--- RECORDS FOR THIS TASK Enclosed Below ---

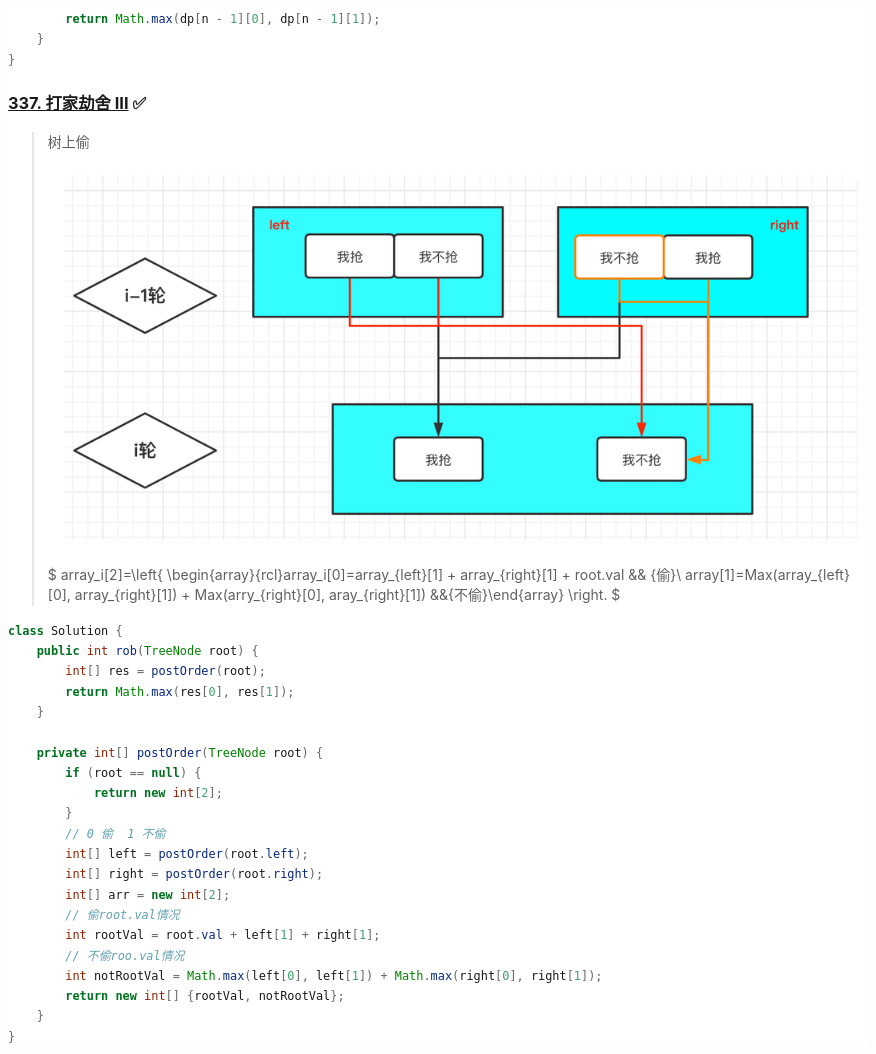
 ```java
        return Math.max(dp[n - 1][0], dp[n - 1][1]);
    }
}
```

### [337. 打家劫舍 III](https://leetcode-cn.com/problems/house-robber-iii) :white_check_mark:

> 树上偷
>
> ![image-20250428135446916](./assets/image-20250428135446916.png)
>
> $ array_i[2]=\left\{ \begin{array}{rcl}array_i[0]=array_{left}[1] + array_{right}[1] + root.val  && {偷}\\ array[1]=Max(array_{left}[0], array_{right}[1]) + Max(arry_{right}[0], aray_{right}[1]) &&{不偷}\end{array} \right. $

```java
class Solution {
    public int rob(TreeNode root) {
        int[] res = postOrder(root);
        return Math.max(res[0], res[1]);
    }

    private int[] postOrder(TreeNode root) {
        if (root == null) {
            return new int[2];
        }
        // 0 偷  1 不偷
        int[] left = postOrder(root.left);
        int[] right = postOrder(root.right);
        int[] arr = new int[2];
        // 偷root.val情况
        int rootVal = root.val + left[1] + right[1];
        // 不偷roo.val情况
        int notRootVal = Math.max(left[0], left[1]) + Math.max(right[0], right[1]);
        return new int[] {rootVal, notRootVal};
    }
}
```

--- End of Enclosed RECORDS FOR THIS TASK ---

◆ WHAT YOU WILL DO: Wherever a line above contains the string "right", copy that line.

◆ RESPONSE AREA:
> $ array_i[2]=\left\{ \begin{array}{rcl}array_i[0]=array_{left}[1] + array_{right}[1] + root.val  && {偷}\\ array[1]=Max(array_{left}[0], array_{right}[1]) + Max(arry_{right}[0], aray_{right}[1]) &&{不偷}\end{array} \right. $
        int[] right = postOrder(root.right);
        int rootVal = root.val + left[1] + right[1];
        int notRootVal = Math.max(left[0], left[1]) + Math.max(right[0], right[1]);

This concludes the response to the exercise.